Признаться, и у меня подобные опасения возникли – уж больно несдержан был Федор Николаевич в речах, уж больно откровенно недолюбливал нынешнюю власть. Однако же обошлось. Единственно, согласно договоренности либо вследствие прямого приказа, но Харыгин распорядился перевести Никиту в отдельную комнату, и мне было велено, оставив прошлые обязанности, находиться при раненом неотлучно.
Я и находился.
Яна
– Это значит… Ян, ты не понимаешь… это значит, что его поса-а-адят, – Ташка завыла, и я испугалась, что голос ее, вырвавшись из трубки, разлетится по квартире. Данилу разбудит.
Данилу пороть надо, а не сон его золотой охранять. Хотя нет, пороть поздно. А что делать?
– Он… он вчера умер… и теперь выходит, что это не нападение… не хулиганство… убийство.
Слово кольнуло острыми углами. Убийство. Это когда кто-то кого-то за что-то лишает жизни. За что?
– За что мне это? – вторила Ташка. – Теперь все… адвокат не помо-о-о-жет. И выходит, что Данила…
Убийца. Мой племянник, которому не так давно исполнилось пятнадцать лет, бритоголовый мальчишка со слегка оттопыренными ушами и Ташкиными голубыми глазами, – убийца.
Скрипнула дверь, и пол, проседая под ногами, мягко предупредил о чьем-то приближении. Данила таки проснулся, стоит на пороге спальни, точно раздумывает, шагнуть ему в «общее» пространство или остаться на нейтральной территории своей комнаты. Я приложила палец к губам, Данила кивнул, отступил назад и тихо прикрыл за собой дверь.
– Ян, а что теперь делать-то? – спросила Ташка. – И… ты же видела, он хороший… он не убийца… не убийца он… просто получилось так.
Просто. Почему-то поначалу всегда все просто. У меня есть сестра. У сестры есть сын. Он – нацист и малолетний убийца. Он сидит на высоком стуле, сгорбившись от боли, и, обнимая кружку, шумно хлебает горячий чай. Опухоль с лица чуть спала, но зато синяки потемнели, набрякли чернотой, и оттого вид у Данилы жалкий.

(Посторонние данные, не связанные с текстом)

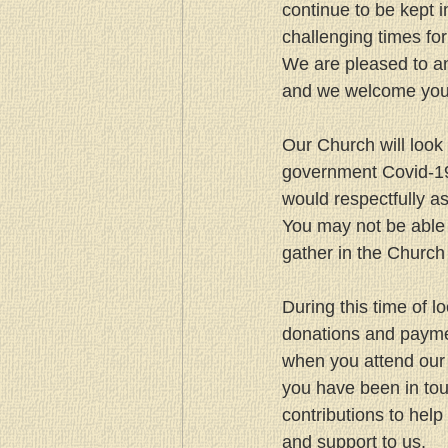
continue to be kept 
challenging times for 
We are pleased to a
and we welcome you 
Our Church will look 
government Covid-19 
would respectfully a
You may not be able 
gather in the Church 
During this time of 
donations and paymen
when you attend our 
you have been in to
contributions to help 
and support to us.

Убийца… да господи, какой из него убийца?
– Мамка расстроилась, да? – спросил он, отставив кружку в сторону. На содранных костяшках пальцев крапинки засохшей крови. Ногти обгрызены.
– Да.
– Так мы ж не думали, что он… того… помрет… мы вообще не…
– Не думали, – я медленно заводилась. Какого дьявола он вообще в это национал-радикальное болото сунулся? Какого теперь сидит в моей квартире, пьет мой чай и нарушает спокойное течение моей не-жизни?!
– Он… он же не русский… по-нашему почти не говорит, а важный… при бабках… крутой типа… все можно… он наших баб снимал, за бабки снимал… и к Гейни подкатить хотел, а она послала… и мы… мы проучить, просто, чтобы место свое знал, а то если деньги есть, то все можно, да?